Seguendo le orme di don Oreste Benzi, don Aldo è impegnato, insieme a tutta la Comunità Papa Giovanni XXIII, nella lotta alla tratta delle donne. Che peso ha questo male endemico nell'attività del Servizio Migranti e Rifugiati?“Nel primo anno dedicato all'ascolto, abbiamo prestato molta attenzione alle organizzazioni cattoliche che lavorano per proteggere i soggetti migranti più vulnerabili. Abbiamo ascoltato anche la Comunità Papa Giovanni XXIII, la quale ci ha aiutato, assieme a tanti altri, a tracciare quegli Orientamenti generali sulla tratta che abbiamo pubblicato nel gennaio scorso. Come dice bene don Aldo ne suo libro Donne Crocifisse, dobbiamo destare l'attenzione su questo fenomeno in continua ascesa che riguarda la prostituzione coatta ed ha ramificazioni anche in altre forme.

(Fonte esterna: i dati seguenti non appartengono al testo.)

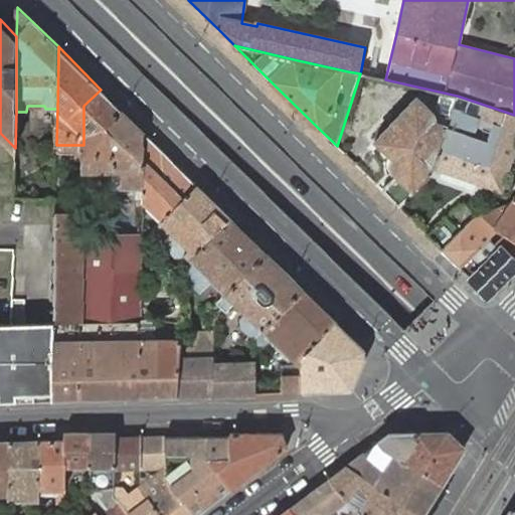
[(123,111),(101,90),(83,106),(83,145),(83,171),(114,172),(114,140),(106,128),(123,111)]
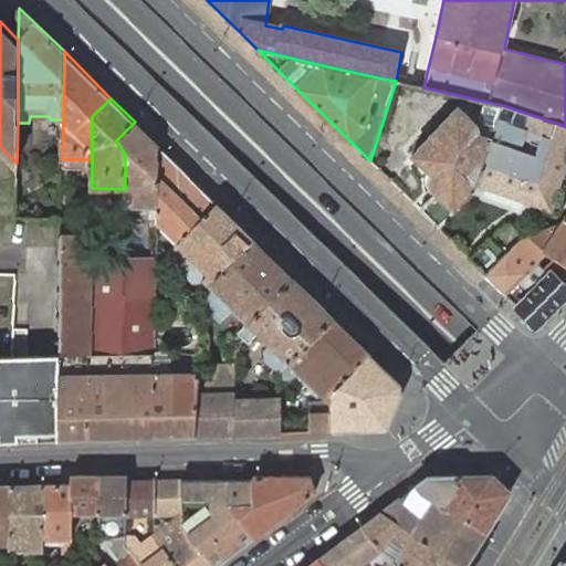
[(551,209),(565,160),(565,126),(502,105),(499,114),(490,139),(475,185),(532,202),(551,209)]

Il fenomeno della tratta va sì considerato nei paesi d'origine, ma va presa sul serio anche la “domanda”, ossia i consumatori finali dei servizi che grazie alla tratta vengono offerti. Ricordo che una volta il Santo Padre ci disse: 'Se ci sono vittime della tratta, è perché qualcuno richiede i loro servizi'. Dobbiamo, dunque, rendere cosciente la società di questo fenomeno, anche dal lato della domanda. Dobbiamo, cioè, renderci conto di quanto una domanda possa sollevare un'offerta dall'altra parte che gioca con le vite delle persone. Se in qualche modo si diventa i 'consumatori finali' di tali servizi, non ci si può non ritenersi responsabili. La Comunità Papa Giovanni XXIII, può essere considerata tra i pionieri in Italia e nel mondo in quest’impegno. Bisogna imparare  da coloro che hanno segnato i passi e il documento sugli Orientamenti generali sulla tratta si nutre dell'esperienza dei tanti attori ecclesiali che si sono interessati del fenomeno ed hanno saputo rispondere alle sue sfide”.